Demokratik Toplum Kongresi’nin (DTK), düzenlediği Demokratik Ekonomi Konferansı 8-9 Kasım tarihlerinde Van’da gerçekleşti. Konferansın ilk günü; ‘Enerji-Su ve Madencilik’, ‘Tarım-Hayvancılık ve Köye Dönüşler’, ‘Endüstriyel Üretim, Eko Endüstrinin Boyutları- Ticaret, Finans ve Toplumsal Pazar’ başlıklarıyla hazırlanan çalıştay rapor taslakları delegelerin eleştiri, öneri ve katkılarına açıldı. İlk gün Ticaret Sanayi Odaları (TSO) temsilcilerinden, sendika, oda ve emek örgütlerine, belediye temsilcilerinden akademisyenlere kadar 233 delege tartışmalara katıldı. Konferansın ele aldığı konuların genişliği, bütün tartışmaları ve sonuç bildirgesinde yer alan maddeleri bu yazı kapsamında ele almamız mümkün değil. Ancak DTK’nın bir sonuç bildirgesiyle açıkladığı ekonomi alanındaki kararlar daha geniş bir tartışmayı ve eleştiriyi hak ediyor
Konferansta sermayeyi temsilen Van, Urfa ve Diyarbakır TSO başkanları art arda söz alarak kendi sınıflarının taleplerini dile getirdiler. Konferanstan beklentilerini ise Diyarbakır TSO temsilcisinin okuduğu taleplerle ilettiler. İlk gün için emek, sendika ve köylü temsilcilerinin TSO temsilcileri kadar örgütlü olduğunu ve taleplerini net olarak ortaya koyduğunu söylemek güç. Konferansın kapitalizm eleştirisi ve halk yararını önceleyen ‘genel havası’ bu gerçeği değiştirmiyor. Kapitalizmin Kürdistan’ın talanına, yer altı ve yer üstü kaynaklarını yağmalamasına ve emek üzerinde azgın sömürü uygulamalarına eleştiri ve atıflar olsa da, DBP Eş Genel Başkanı Kamuran Yüksek’in ‘Kürdistan’ın demokratik ekolojik paradigmayı benimseyen her sermaye yatırımına açık’ olduğunu ifade etmesi ve Kürt sermayedarları Kürdistan’a yatırıma davet etmesi gerçeği de orta yerde duruyor. Dolayısıyla konferans platformu ve sonuçlarının Kürdistan İşçi Sınıfı açısından ele alınmaya, hakkıyla geniş kapsamlı, derinlemesine bir tartışma yürütmeye ihtiyaç var.

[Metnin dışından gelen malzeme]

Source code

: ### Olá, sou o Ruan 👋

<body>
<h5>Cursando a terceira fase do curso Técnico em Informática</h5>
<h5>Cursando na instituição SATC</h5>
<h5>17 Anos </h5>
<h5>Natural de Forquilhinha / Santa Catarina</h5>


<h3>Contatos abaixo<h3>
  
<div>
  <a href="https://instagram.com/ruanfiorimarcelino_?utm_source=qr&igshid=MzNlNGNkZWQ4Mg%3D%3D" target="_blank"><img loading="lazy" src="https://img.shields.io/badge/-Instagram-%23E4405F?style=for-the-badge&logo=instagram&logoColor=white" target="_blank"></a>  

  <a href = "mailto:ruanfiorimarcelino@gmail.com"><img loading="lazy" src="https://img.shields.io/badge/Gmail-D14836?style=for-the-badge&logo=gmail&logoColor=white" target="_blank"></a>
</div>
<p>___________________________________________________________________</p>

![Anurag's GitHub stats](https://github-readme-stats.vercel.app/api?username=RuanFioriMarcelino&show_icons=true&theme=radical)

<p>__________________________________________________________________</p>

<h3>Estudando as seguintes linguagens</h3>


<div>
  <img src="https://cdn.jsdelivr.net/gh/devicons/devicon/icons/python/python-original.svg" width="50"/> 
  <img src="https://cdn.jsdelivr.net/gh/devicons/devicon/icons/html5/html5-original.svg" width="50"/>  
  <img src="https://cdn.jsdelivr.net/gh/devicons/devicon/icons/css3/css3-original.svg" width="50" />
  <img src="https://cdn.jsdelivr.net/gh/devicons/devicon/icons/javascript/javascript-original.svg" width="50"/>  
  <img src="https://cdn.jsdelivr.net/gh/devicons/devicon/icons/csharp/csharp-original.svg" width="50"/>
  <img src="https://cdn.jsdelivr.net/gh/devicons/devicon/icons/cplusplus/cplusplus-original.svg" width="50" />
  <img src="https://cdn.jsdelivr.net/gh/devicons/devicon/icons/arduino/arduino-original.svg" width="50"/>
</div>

Biz Cam Keramik İş Sendikası olarak Diyarbakır Tuğla işçileri içinde sürdürdüğümüz fiili sendikacılık deneyimlerimiz ışığında daha çok Kürt halkının bu gün özerklik talebiyle cisimleşen özgürlük mücadelesi ile Kürt işçi ve emekçilerinin yakıcı ekonomik talepleri arasındaki bağı kurmaya çalışacağız. Konferansta dile getirdiğimiz görüşlerimizi açmaya çalışacağız.

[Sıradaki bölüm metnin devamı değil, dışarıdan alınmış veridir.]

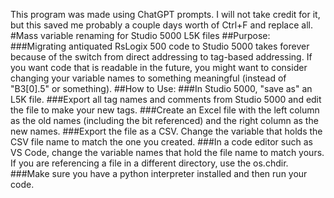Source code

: This program was made using ChatGPT prompts. I will not take credit for it, but this saved me probably a couple days worth of Ctrl+F and replace all.
#Mass variable renaming for Studio 5000 L5K files
##Purpose:
###Migrating antiquated RsLogix 500 code to Studio 5000 takes forever because of the switch from direct addressing to tag-based addressing. If you want code that is readable in the future, you might want to consider changing your variable names to something meaningful (instead of "B3[0].5" or something). 
##How to Use:
###In Studio 5000, "save as" an L5K file. ###Export all tag names and comments from Studio 5000 and edit the file to make your new tags. 
###Create an Excel file with the left column as the old names (including the bit referenced) and the right column as the new names. 
###Export the file as a CSV. Change the variable that holds the CSV file name to match the one you created. 
###In a code editor such as VS Code, change the variable names that hold the file name to match yours. If you are referencing a file in a different directory, use the os.chdir. 
###Make sure you have a python interpreter installed and then run your code.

ÖZERKLİK, KAYNAKLARDAN PAY VE KÖYLÜ EYLEMLERİ
‘Enerji-Su Madencilik’ başlığında daha çok yerel yönetimlerin bölgedeki maden ve enerji kaynağı gelirlerinden pay alması talebi öne çıktı. Bu talebi yaz aylarında Diyarbakır Belediyesi Eş Başkanı Gültan Kışanak ilk kez dillendirdiğinde halk içerisinde özerklik talebinin daha somut bir şekilde anlaşılmasına vesile oldu ve Türkiye genelinde de yankı buldu. Ancak Kışanak’ın bu demecinin tartışıldığı aynı günlerde Diyarbakır, Urfa ve Mardin’de köylülerin polisle çatışmayı göze alan ‘elektrik kesintisi protestoları’ dalga dalga yayıldı ve Kızltepe günlere yayılan ve adeta serhildan havasında süren eylemlere sahne oldu. Köylüler, Türkiye elektriğini üreten bir coğrafyada yaşamalarına rağmen ‘enerji’ kaleminin tarımsal faaliyetlerindeki maliyetine ve DEDAŞ’ın uygulamalarına isyan ettiler. Tam da Kışanak’ın dillendirdiği talep yaz aylarındaki Kürt köylüsünün geniş çaplı ‘elektrik’ protestolarının taleplerine denk düşüyordu. Buna rağmen sendikalar, emek örgütleri, DTK, siyasi partiler bu önemli gelişmeyi o dönem ıskaladı.
SUYUN BAŞINI KİM TUTACAK?
DTK Ekonomi Konferansında da böyle oldu. Sadece bu konuda değil, ‘Su Hakkı’ konusunda da çalıştay raporu ve sonuç bildirgesinde orta ve uzun vadede iyi niyetli ve halkçı kararlar alındı ancak GAP kapsamında AKP’nin inşa ettiği ve 3.5 milyon kişiye istihdam sağlayacağını öne sürdüğü tarımsal su kanalları meselesinin Kürt köylü ve çiftçisinin en yakıcı, güncel sorunları olduğu atlandı. Kürdistan’da üretilen elektriği fahiş fiyata çiftçiye satan AKP’nin su kanallarını Kürt köylüsünün hizmetine sunacağını düşünmek saflık olur herhalde. Su kanalları projeleri tamamlandığında bu suyun başını AKP etrafında örgütlenmiş büyük toprak sahipleri ve AKP yandaşlarının tutacağını bilmek için konunun uzmanı olmak gerekmiyor. Bu sorun Kürt çiftçisini bugün büyük isyana sevk eden ‘elektrik’ sorunu kadar yakıcı bir sorun olacak. Özerklik talepli özgürlük mücadelesinin demokratik, halkçı ve sağlam temellere dayanması için bu acil taleplerle birleşen bir mücadele özerkliğin içeriğinin doğru biçimde doldurulması bakımından elzem.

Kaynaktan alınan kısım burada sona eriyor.